Par Laurent GIMENEZ.

Dans la comédie de Molière Le Bourgeois gentilhomme, le personnage principal, monsieur Jourdain, ressent une fierté naïve en apprenant qu’il « dit de la prose » chaque fois qu’il ouvre la bouche, y compris pour demander à sa servante de lui apporter ses pantoufles. De même, Donald Trump serait sans doute surpris d’apprendre qu’il pratique l’écriture latine lorsqu’il rédige ses tweets en lettres majuscules. En effet, les Romains de l’Antiquité écrivaient eux aussi leurs textes en majuscules, tout simplement parce que les minuscules n’existaient pas encore. On le constate aujourd’hui sur certains monuments anciens qui portent des inscriptions latines, comme « SENATVS POPVLVSQUE ROMANVS » (Senatus populusque romanus) ou son abréviation « SPQR », signifiant : « Le Sénat et le peuple romain ».

Les minuscules sont apparues progressivement au cours du Moyen Âge avec un double objectif. Premièrement : faciliter et accélérer le travail des copistes grâce aux lettres liées qui permettent d’écrire plus rapidement (écriture dite « cursive »). Deuxièmement : faciliter la lecture et la compréhension des textes en signalant chaque début de phrase par une majuscule. Aujourd’hui encore, cette fonction de clarification du message assurée par les majuscules est primordiale. Comment interpréter la phrase « le chat mange la souris regarde » sans majuscules et sans ponctuation? Faut-il comprendre « Le chat mange. La souris regarde. » ou « Le chat mange la souris. Regarde! »?

Au fil du temps, la majuscule s’est vu attribuer d’autres fonctions qui varient selon les langues. En anglais, elle sert notamment à mettre en valeur ou à honorer la notion que le mot exprime, par exemple un titre de fonction (« He greeted President Trump ») ou une religion et ses adeptes (« Christianity includes Catholics and Protestants »). C’est beaucoup moins le cas en français, où ni le premier ministre Mark Carney, ni les musulmans, les bouddhistes ou les chrétiens n’ont droit à la majuscule.

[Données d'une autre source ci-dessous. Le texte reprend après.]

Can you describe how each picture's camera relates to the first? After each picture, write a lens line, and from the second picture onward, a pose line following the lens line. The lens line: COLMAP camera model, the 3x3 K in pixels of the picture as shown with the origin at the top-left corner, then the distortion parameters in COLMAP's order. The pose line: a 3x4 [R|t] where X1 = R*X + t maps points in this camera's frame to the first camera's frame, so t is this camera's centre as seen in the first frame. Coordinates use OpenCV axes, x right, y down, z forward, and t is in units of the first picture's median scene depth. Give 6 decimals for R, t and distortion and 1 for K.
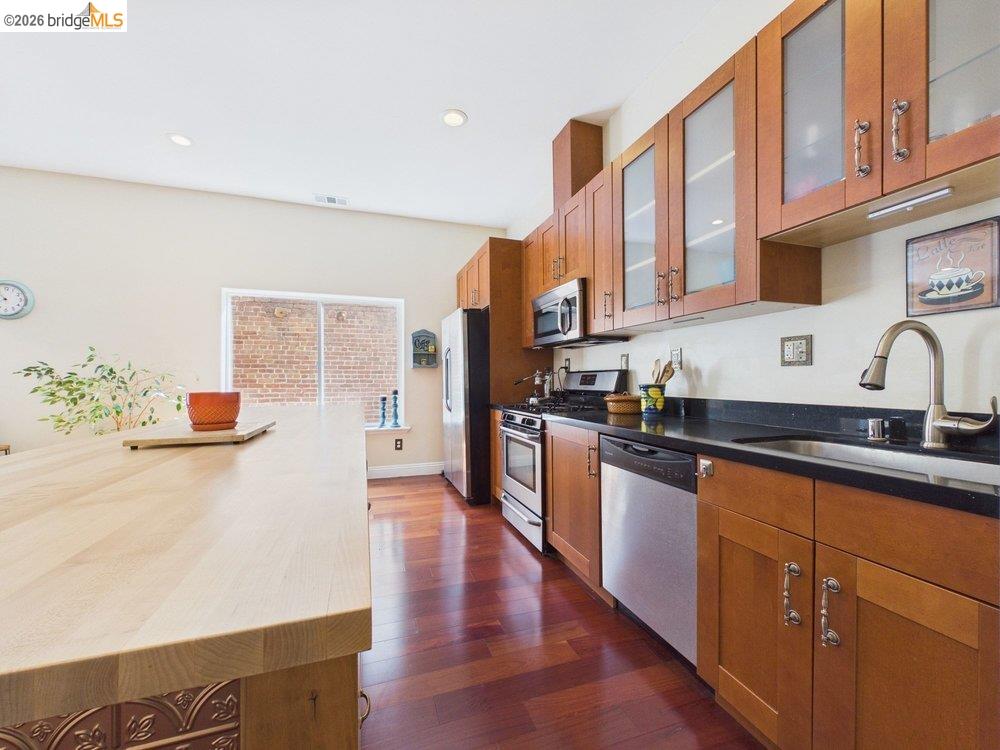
lens RADIAL K [[401.5, 0, 500.4], [0, 401.5, 379.7], [0, 0, 1]] dist [0.001731, -0.000032]
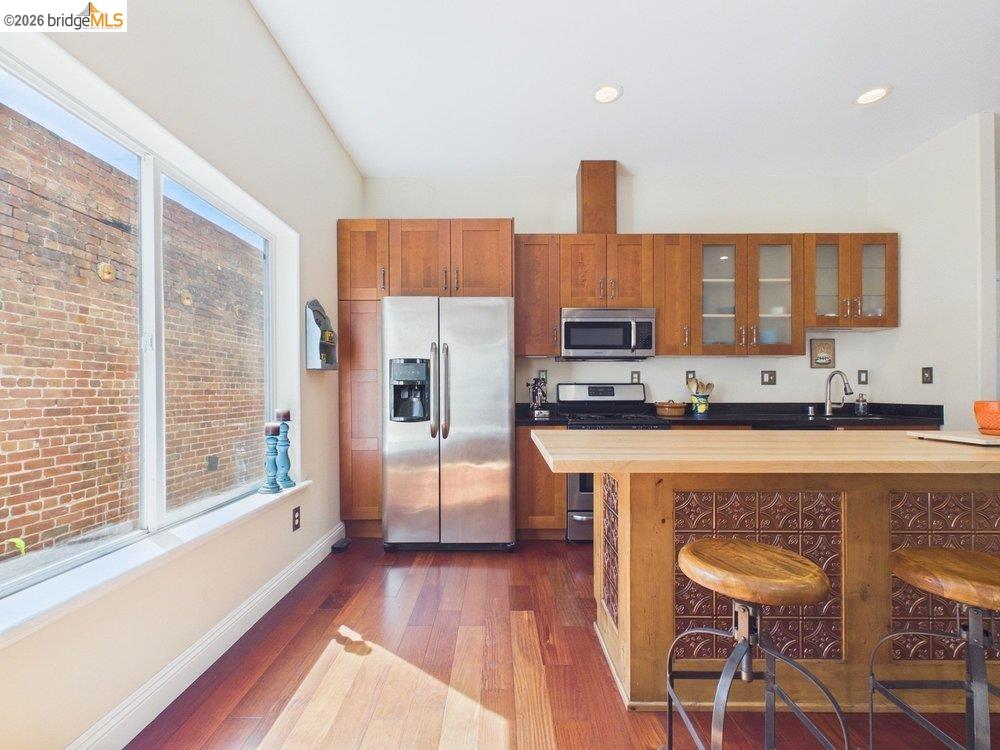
lens RADIAL K [[438.6, 0, 500.1], [0, 438.6, 387.1], [0, 0, 1]] dist [0.001729, -0.000275]
pose [[0.325374, 0.011047, 0.945521, -0.939450], [-0.000720, 0.999934, -0.011435, 0.002486], [-0.945585, 0.003040, 0.325361, 0.782695]]
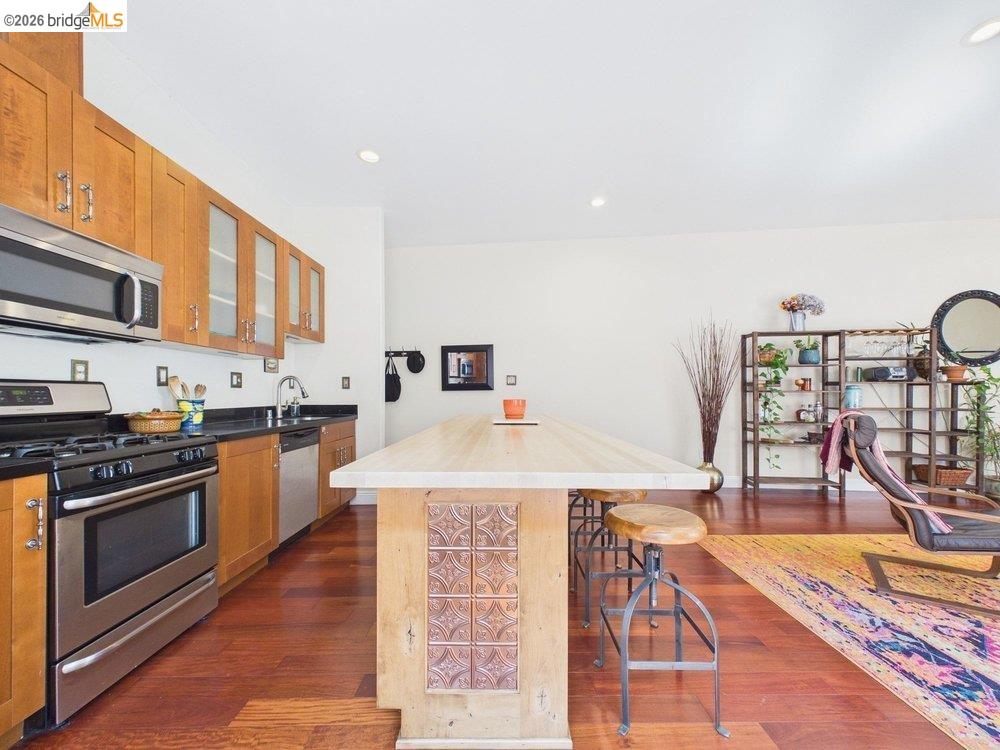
lens RADIAL K [[401.5, 0, 500.2], [0, 401.5, 395.2], [0, 0, 1]] dist [0.001731, -0.000032]
pose [[-0.943524, 0.005301, 0.331263, -0.529681], [0.006154, 0.999980, 0.001524, 0.002599], [-0.331248, 0.003477, -0.943537, 1.176567]]
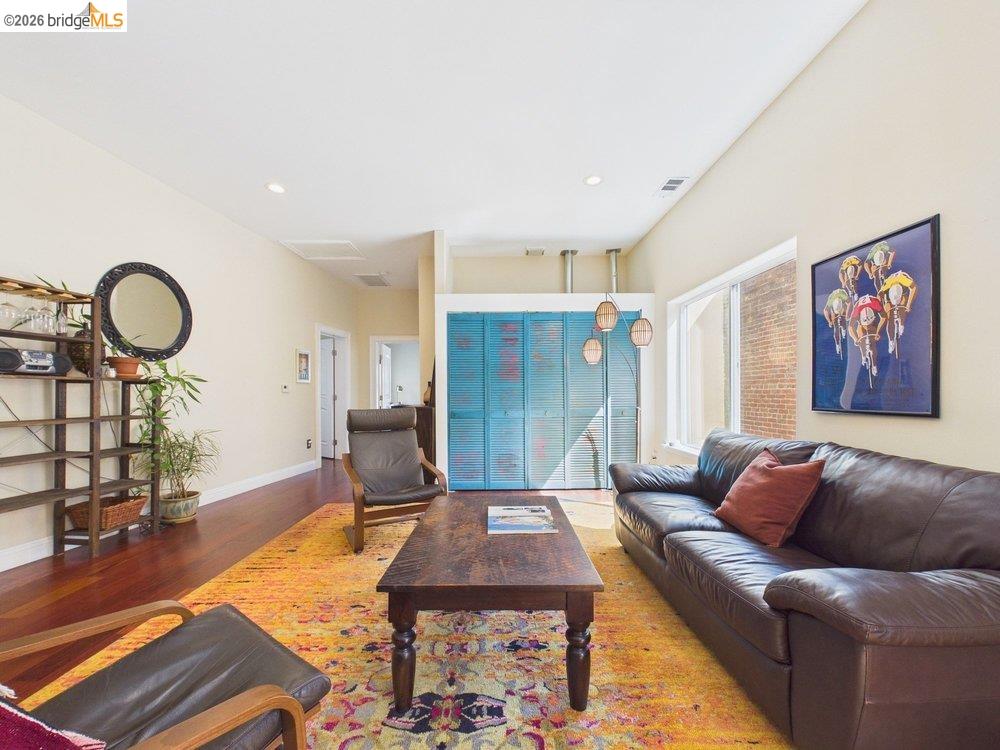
lens RADIAL K [[401.5, 0, 500.0], [0, 401.5, 389.8], [0, 0, 1]] dist [0.001731, -0.000032]
pose [[-0.315921, 0.000218, -0.948786, -0.852693], [0.007194, 0.999972, -0.002165, 0.003080], [0.948758, -0.007509, -0.315913, 0.618805]]
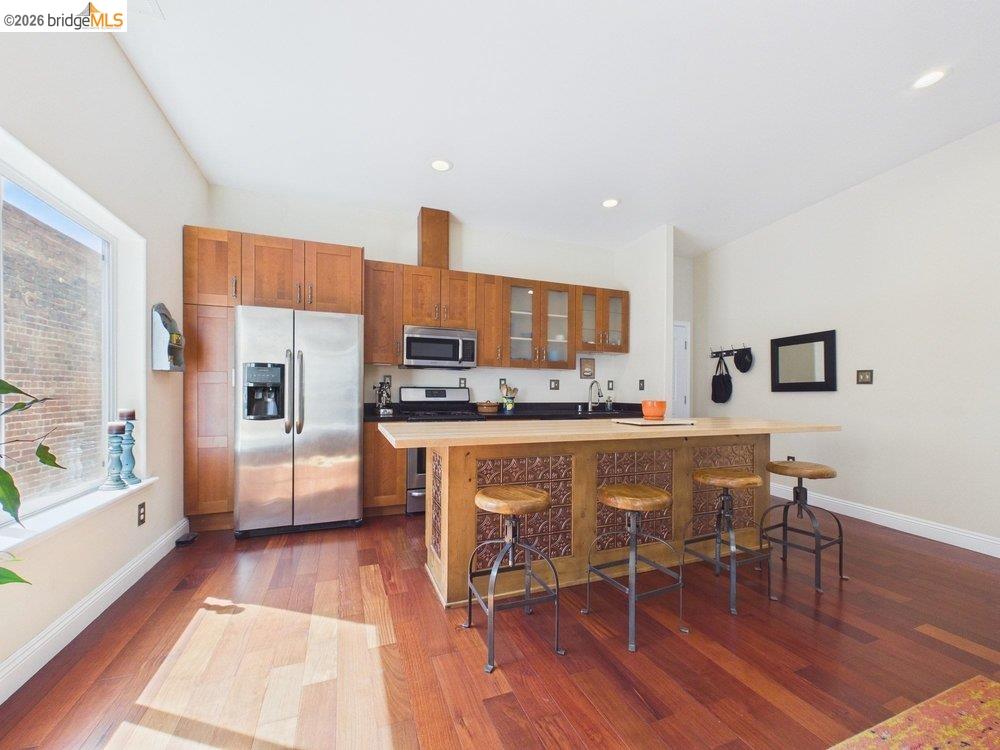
lens RADIAL K [[401.5, 0, 499.9], [0, 401.5, 391.0], [0, 0, 1]] dist [0.001731, -0.000032]
pose [[-0.040194, 0.008943, 0.999152, -1.083158], [-0.007154, 0.999932, -0.009237, 0.002501], [-0.999166, -0.007519, -0.040127, 0.750284]]
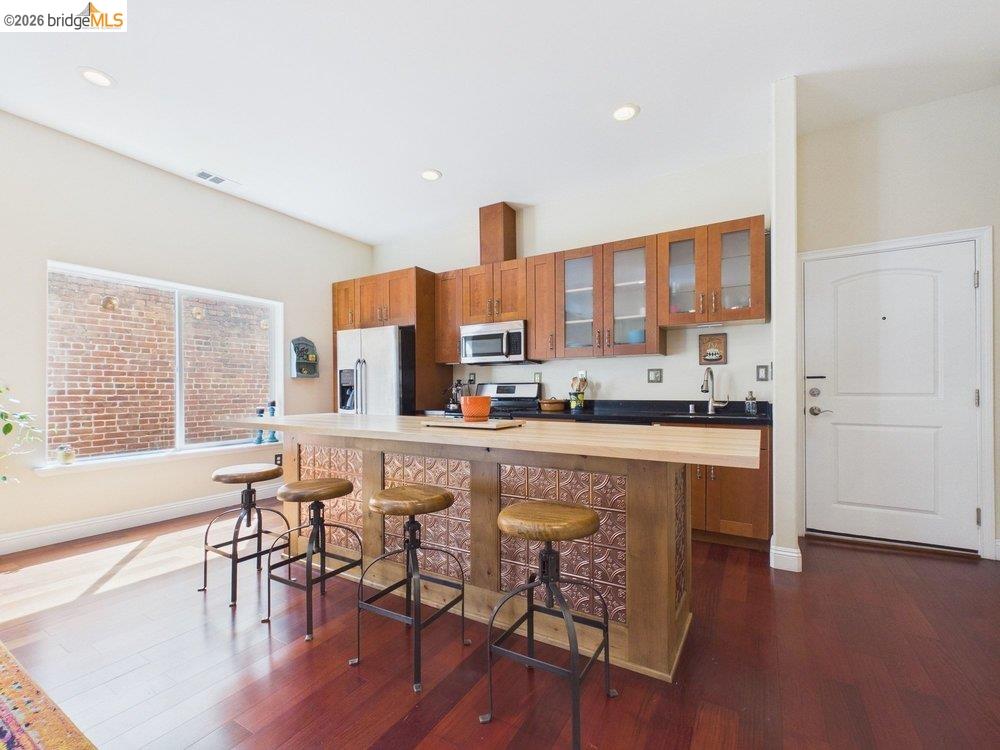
lens RADIAL K [[438.6, 0, 500.2], [0, 438.6, 387.3], [0, 0, 1]] dist [0.001729, -0.000275]
pose [[0.765056, 0.005041, 0.643944, -0.693670], [0.000775, 0.999961, -0.008749, 0.004893], [-0.643963, 0.007193, 0.765023, -0.128273]]
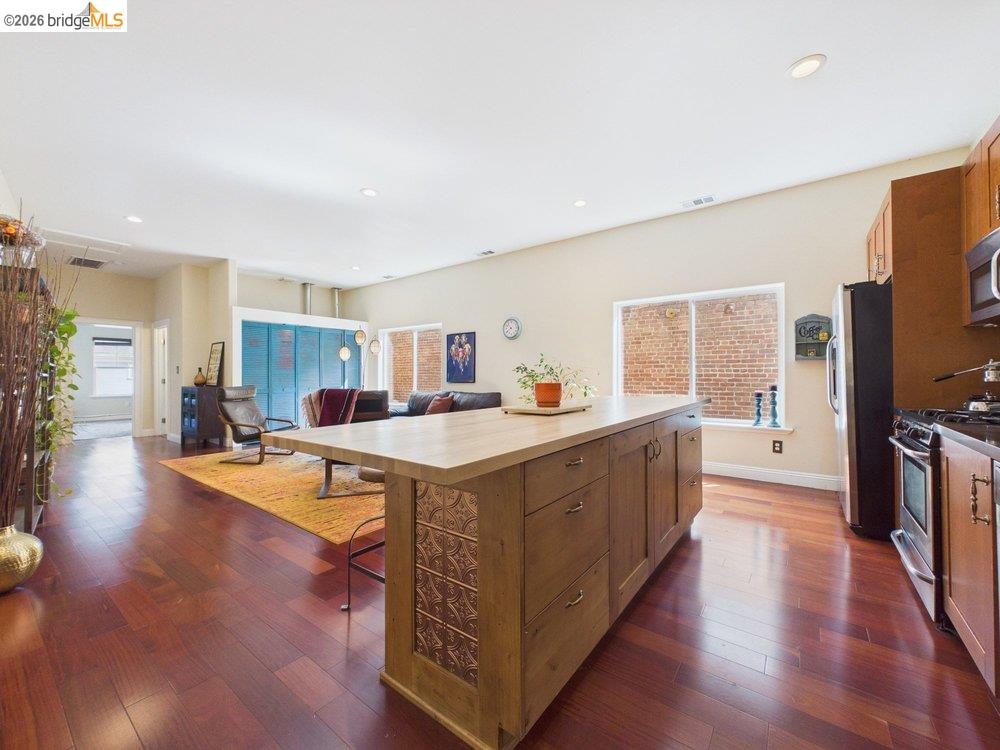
lens RADIAL K [[401.5, 0, 500.2], [0, 401.5, 373.2], [0, 0, 1]] dist [0.001731, -0.000032]
pose [[0.557167, -0.002304, -0.830397, 0.196650], [0.001336, 0.999997, -0.001879, -0.001472], [0.830399, -0.000062, 0.557169, -0.010763]]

Alors, à quoi sert la majuscule en français, à part indiquer le début des phrases ou DONNER L’IMPRESSION DE CRIER, comme le fait Donald Trump? Essentiellement, à distinguer les noms propres des noms communs.

La majuscule est la marque des noms propres, une catégorie de mots extrêmement variés dont le point commun, en gros, consiste à désigner des êtres ou des choses qui présentent un caractère unique. Par exemple, le nom « métis » écrit avec une majuscule (les Métis, une Métisse) est un nom propre qui désigne un des trois peuples autochtones du Canada ainsi que ses membres. En revanche, le même nom écrit sans majuscule (des métis, une métisse) est un nom commun désignant toute personne dont les deux parents ont des origines ethniques différentes. À noter que, sauf exception, les adjectifs ne prennent pas la majuscule, même s’ils dérivent d’un nom propre. Exemple : « Les Métis du Canada sont soucieux de garder vivantes les traditions et les langues métisses ».

Alors que l’anglais fait un usage intensif de la majuscule, le français préfère la sobriété : une seule majuscule suffit généralement à indiquer la qualité de nom propre. Exemple : l’Organisation mondiale du commerce (en anglais : World Trade Organization). Mais comme rien n’est jamais simple dans la grammaire française, le nombre et la place des majuscules varient selon les catégories de noms propres. Ex. : le ministère de la Culture, la Seconde Guerre mondiale, Le Petit Prince. En outre, plusieurs noms communs, tels que « dieu », « état », « église », prennent parfois la majuscule pour exprimer un sens particulier.

Pour faire un bon usage de la majuscule dans tous les cas, l’assistance d’un correcteur informatique comme Antidote est particulièrement utile. On peut aussi consulter un bon ouvrage de référence, tel que le dictionnaire en ligne gratuit Usito qui consacre un chapitre détaillé aux principales règles d’emploi de la majuscule.